Io stesso non so ancora che cosa sia peggio per la Russia, per la nostra letteratura, se l’odio o l’amore per gli ebrei. Non ardeva forse la piovra Israele di un amore appassionato per Canaan, e non ha forse risucchiato in sé tutti i suoi tesori? In quaranta secoli, gli ebrei hanno mutato lingue e abiti, paesi e costumi, ma sono rimasti ebrei. Essi forse se ne andranno da noi, ma rimarrà il loro spirito. Uno spirito di negazione e di volgarità.

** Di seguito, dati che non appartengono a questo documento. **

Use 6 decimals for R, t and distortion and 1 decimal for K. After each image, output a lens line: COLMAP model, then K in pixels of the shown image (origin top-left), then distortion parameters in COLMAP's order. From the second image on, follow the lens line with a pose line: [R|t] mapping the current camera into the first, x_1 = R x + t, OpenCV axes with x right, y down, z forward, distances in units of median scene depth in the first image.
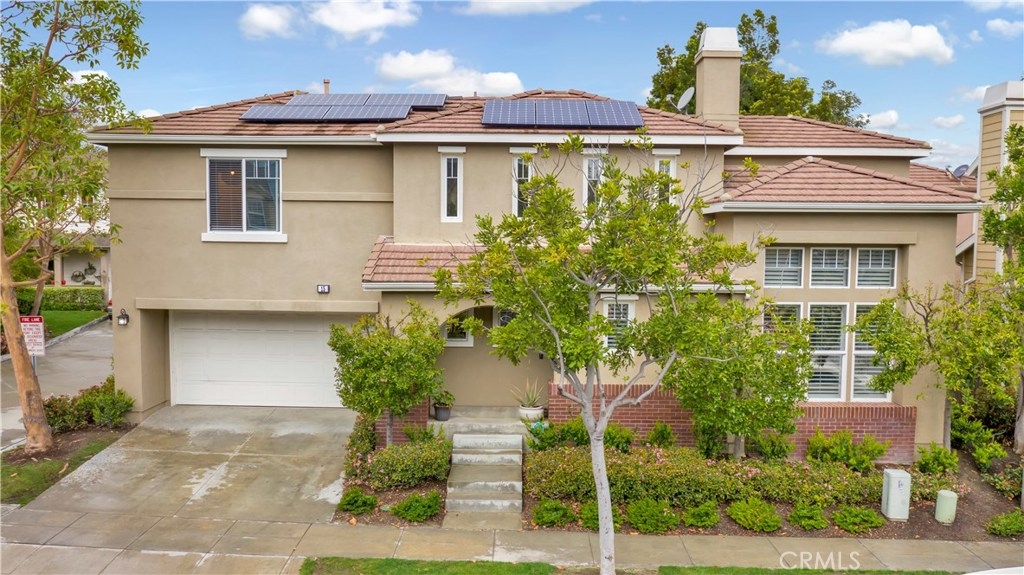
lens RADIAL K [[810.2, 0, 512.3], [0, 810.2, 291.1], [0, 0, 1]] dist [-0.021675, 0.005820]
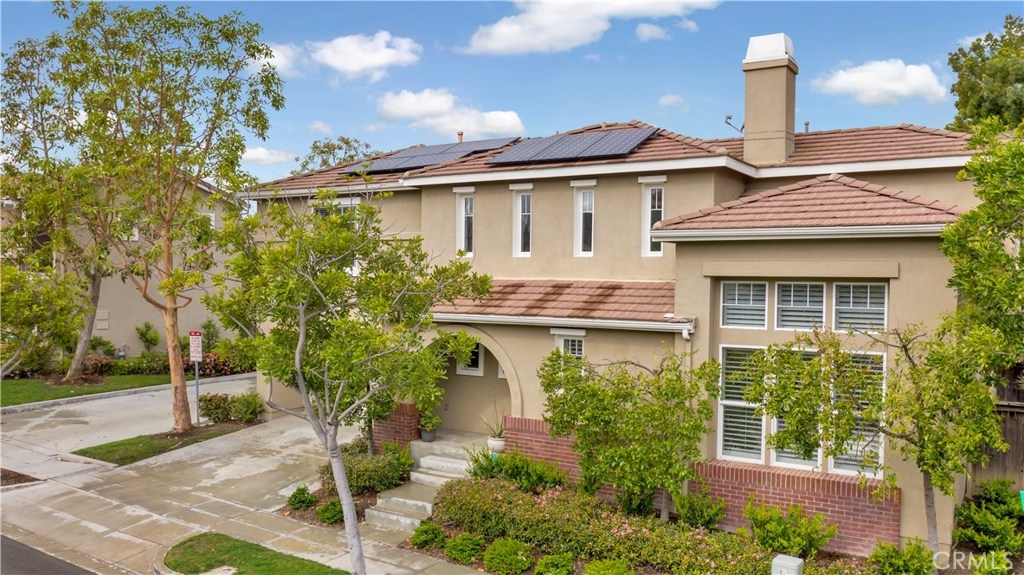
lens RADIAL K [[810.2, 0, 508.4], [0, 810.2, 291.7], [0, 0, 1]] dist [-0.021675, 0.005820]
pose [[0.850172, 0.010252, -0.526406, 0.563523], [-0.037197, 0.998482, -0.040628, 0.000865], [0.525190, 0.054121, 0.849262, 0.134757]]
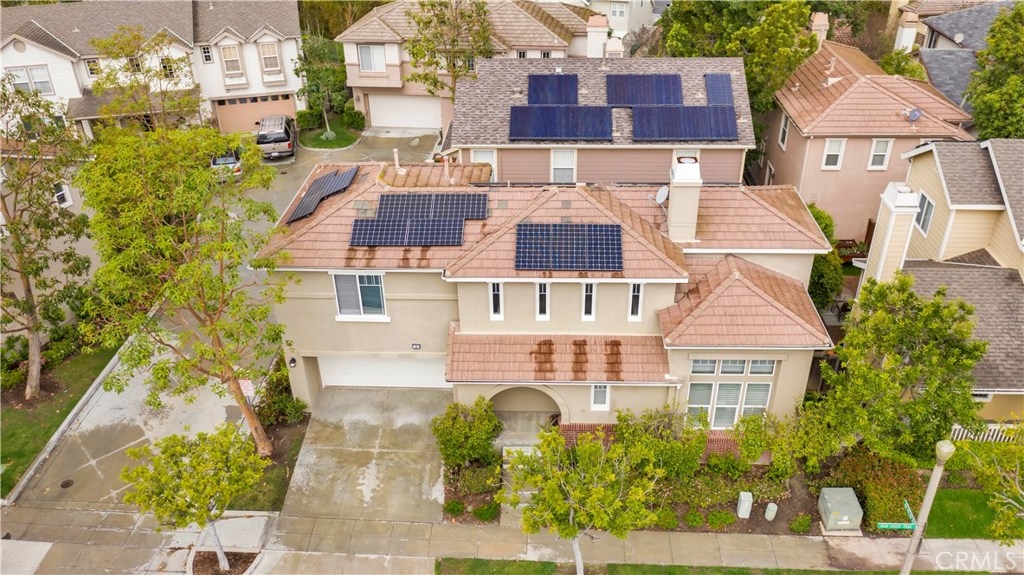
lens RADIAL K [[810.2, 0, 512.9], [0, 810.2, 292.3], [0, 0, 1]] dist [-0.021675, 0.005820]
pose [[0.998989, -0.004625, -0.044706, 0.026979], [0.024795, 0.886345, 0.462362, -0.893514], [0.037487, -0.463003, 0.885564, -0.367500]]
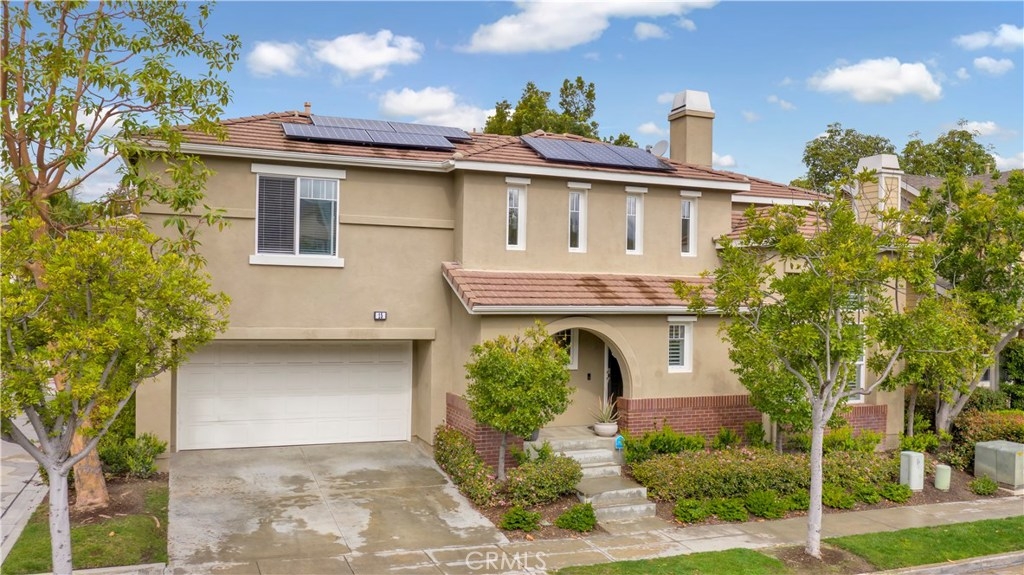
lens RADIAL K [[810.2, 0, 515.2], [0, 810.2, 289.3], [0, 0, 1]] dist [-0.021675, 0.005820]
pose [[0.924397, 0.007663, 0.381355, -0.496158], [0.017388, 0.997912, -0.062201, 0.031355], [-0.381035, 0.064129, 0.922334, 0.047627]]
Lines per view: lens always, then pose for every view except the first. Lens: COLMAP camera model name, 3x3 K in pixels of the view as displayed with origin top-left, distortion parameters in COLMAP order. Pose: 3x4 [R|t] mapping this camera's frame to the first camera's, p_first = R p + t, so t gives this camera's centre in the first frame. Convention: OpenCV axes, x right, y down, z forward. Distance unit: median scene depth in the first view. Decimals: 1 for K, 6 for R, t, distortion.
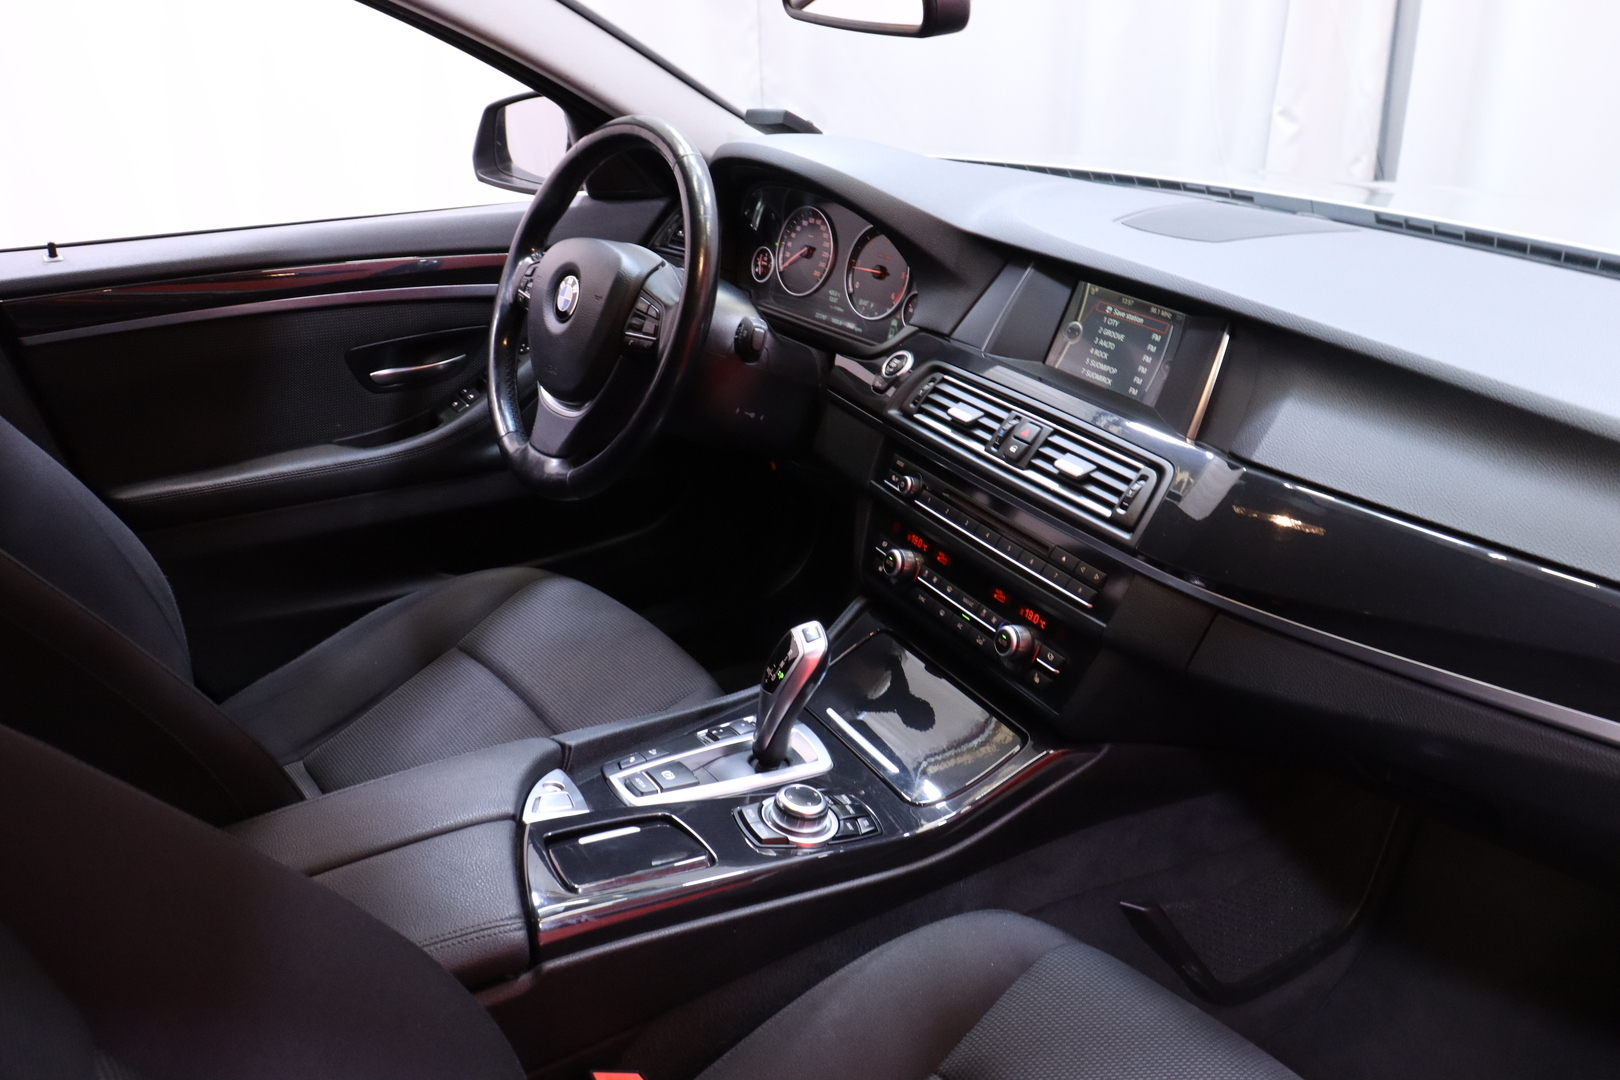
lens RADIAL K [[1351.7, 0, 808.9], [0, 1351.7, 542.8], [0, 0, 1]] dist [-0.073259, -0.001763]
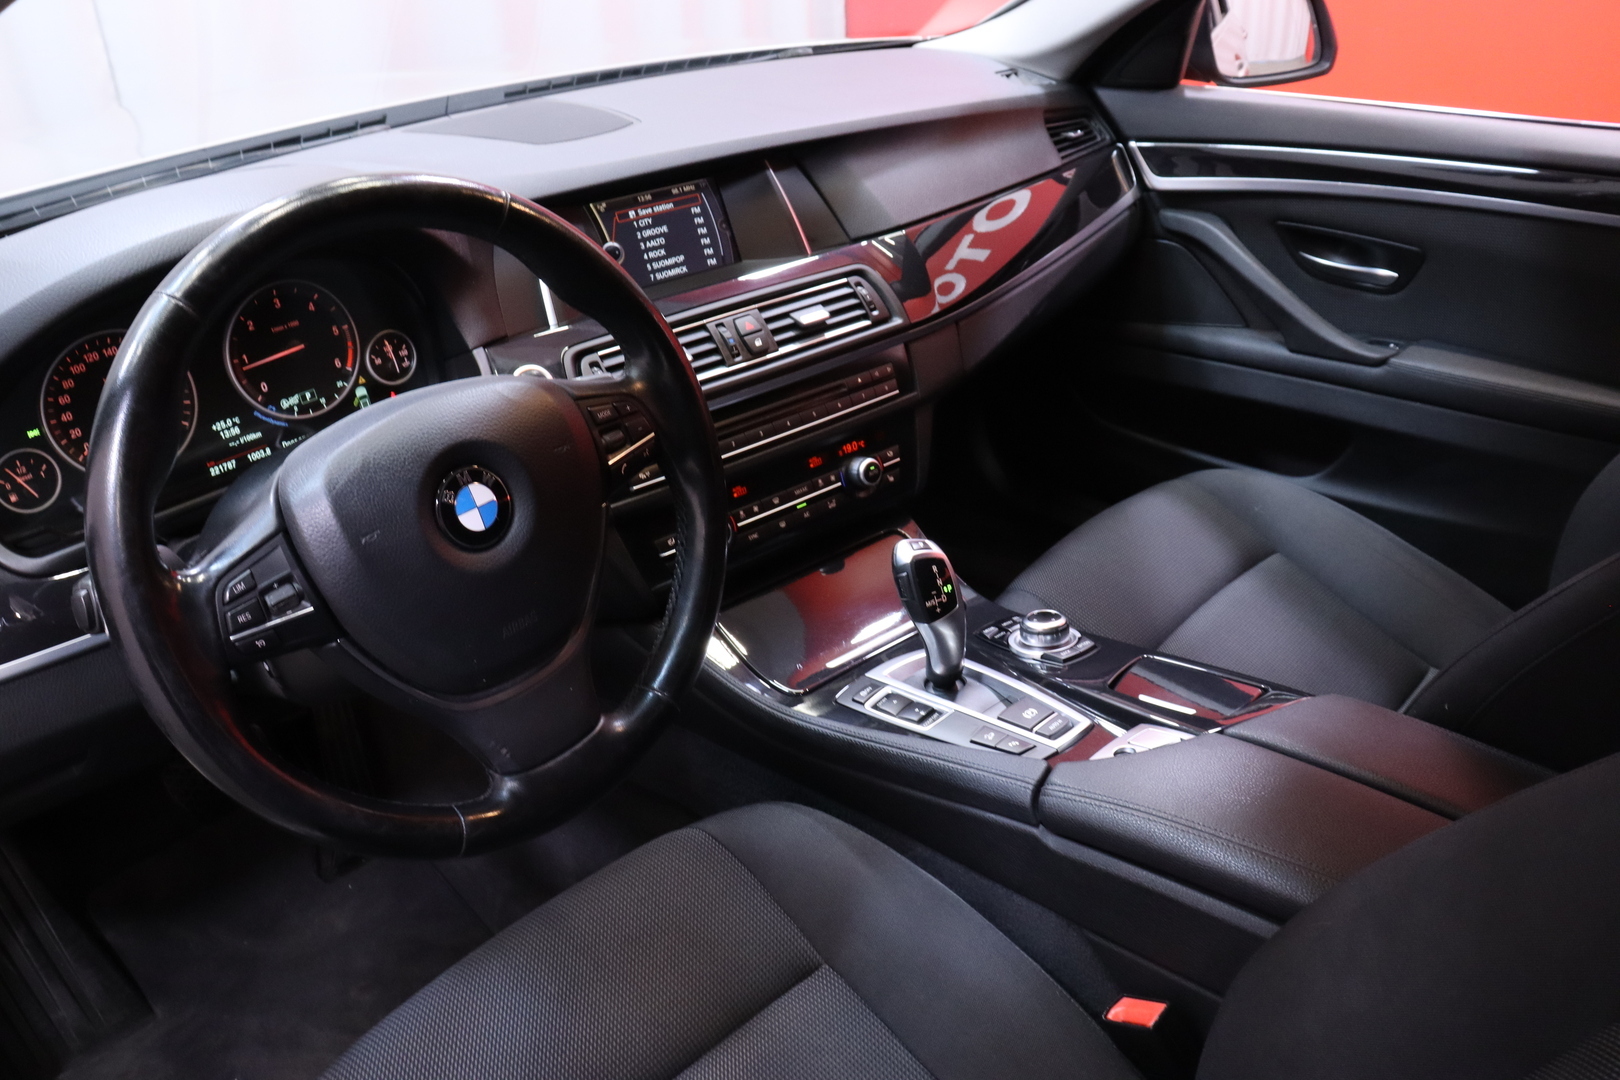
lens RADIAL K [[1351.7, 0, 809.2], [0, 1351.7, 537.4], [0, 0, 1]] dist [-0.073259, -0.001763]
pose [[-0.198613, -0.473464, 0.858129, -0.797638], [0.417053, 0.751515, 0.511167, -0.460736], [-0.886916, 0.459409, 0.048199, 0.966152]]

Può darsi che sia proprio questo l’obiettivo della piovra universale: innamorarsi, adattarsi, logorare, succhiare, devastare tutto, lasciare l’immondezza dell’abbandono e andarsene.

Naturalmente, per gli ebrei la nostra letteratura è una Palestina promessa. Che gioia agghindare la propria meschinità spirituale, conferire alla propria bassezza slancio e ardimento, bellezza alla lascivia, grandiosità e giustificazione morale alla cupidigia e coinvolgere nella propria sporcizia sgargiante un’altra anima incorrotta! State attenti all’amore giudaico, temete le sue manifestazioni affettuose: i lupi vengono in veste d’agnelli. Ma bisogna scrutare i denti, cercare di capire gli istinti del lupo, fare attenzione al bagliore degli occhi del lupo.

Bisogna volgersi alla psicologia e alla creatività giudaica, all’essenza dei disegni del Kahal, per arrivare fino al retroscena giudaico.